For people of faith, it’s become commonplace to pronounce that the root cause of all of our problems is a spiritual. But this is truly more than just a cliché. We are created for God, and without recognizing that He is the One “in whom we live, and move, and have our being,” then everything else becomes disordered, and collapses into chaos. Without God, we lose our center, our purpose. We each become our own “god,” or we assign that role to ideologies or political institutions. When this happens, we then easily stand in judgment of those whom we view as enemies. Division, polarization, violence, and war are the result. This has been going on since Cain killed Abel. It continues in our own day.



For many Christian traditions, we are in the season of Lent – a 40-day period of prayer, fasting, and charity, in preparation for the celebration of Easter, the Resurrection of our Lord and Savior Jesus Christ. For those of us who observe Lent, this is a time to regain perspective. In the Orthodox Christian Tradition, we abstain from certain foods and devote ourselves to more time in prayer, so that we might re-orient our lives towards God. This is the “Great Re-Set” we all need – a kind of spiritual “re-calibration” of our compass. It’s a time to self-consciously remember who we are in relation to God, to acknowledge our tendency to satisfy our own selfish desires, and to seek to love and serve our fellow human beings are as persons created in God’s image.

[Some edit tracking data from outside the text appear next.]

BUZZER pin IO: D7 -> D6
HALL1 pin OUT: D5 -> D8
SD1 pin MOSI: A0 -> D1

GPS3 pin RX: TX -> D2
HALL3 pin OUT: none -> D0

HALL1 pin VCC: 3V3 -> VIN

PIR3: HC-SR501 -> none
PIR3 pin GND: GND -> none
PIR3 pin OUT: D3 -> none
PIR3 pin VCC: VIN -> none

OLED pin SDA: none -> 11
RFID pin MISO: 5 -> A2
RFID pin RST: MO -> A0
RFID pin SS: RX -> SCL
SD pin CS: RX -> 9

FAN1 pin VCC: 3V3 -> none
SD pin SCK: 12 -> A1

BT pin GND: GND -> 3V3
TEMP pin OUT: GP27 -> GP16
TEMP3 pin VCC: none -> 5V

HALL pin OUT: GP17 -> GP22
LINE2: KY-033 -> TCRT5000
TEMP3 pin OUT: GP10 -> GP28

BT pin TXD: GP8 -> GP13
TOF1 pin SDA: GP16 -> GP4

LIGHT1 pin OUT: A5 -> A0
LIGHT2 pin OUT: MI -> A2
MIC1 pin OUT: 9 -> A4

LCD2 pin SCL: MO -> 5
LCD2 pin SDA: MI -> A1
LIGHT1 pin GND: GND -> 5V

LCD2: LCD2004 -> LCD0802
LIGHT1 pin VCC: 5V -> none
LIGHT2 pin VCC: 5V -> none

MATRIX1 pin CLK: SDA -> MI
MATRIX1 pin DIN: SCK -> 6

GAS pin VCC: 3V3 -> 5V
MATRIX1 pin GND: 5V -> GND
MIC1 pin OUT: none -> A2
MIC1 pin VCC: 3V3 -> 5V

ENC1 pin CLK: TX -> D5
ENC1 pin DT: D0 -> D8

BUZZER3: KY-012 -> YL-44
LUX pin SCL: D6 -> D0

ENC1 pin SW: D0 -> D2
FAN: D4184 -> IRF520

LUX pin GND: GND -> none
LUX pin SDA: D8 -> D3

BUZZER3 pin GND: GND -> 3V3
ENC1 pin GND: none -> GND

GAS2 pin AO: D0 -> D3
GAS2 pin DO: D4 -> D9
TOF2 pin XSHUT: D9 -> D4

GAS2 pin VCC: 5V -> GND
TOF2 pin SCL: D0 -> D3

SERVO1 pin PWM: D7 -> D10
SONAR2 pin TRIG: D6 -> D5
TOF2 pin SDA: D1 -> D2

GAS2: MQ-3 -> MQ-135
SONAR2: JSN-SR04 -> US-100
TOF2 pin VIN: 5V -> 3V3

There is a particular prayer that is prayed during these 40 days, coming from a fourth-century spiritual father, St. Ephraim of Syria. It is a prayer that speaks to our current time of chaos and uncertainty. It is a prayer that speaks to our tendency to demonize others, rather than focusing on our own faults and need for God’s grace. It is a prayer that calls us to return to God, with humility and love for Him and for His children. I commend it to you as we find ourselves in times of uncertainty, conflict, and increased hostility. It’s a prayer to help us re-orient ourselves to God, the center of our life:



Lord and Master of my life, deliver me from the spirit of laziness and meddling, the lust for power and gossip. Rather, grant the spirit of wisdom, humility, patience, and love to me, Your servant. Yes, Lord and King, grant that I may see my own faults and not judge my brethren, for You are blessed to the ages of ages.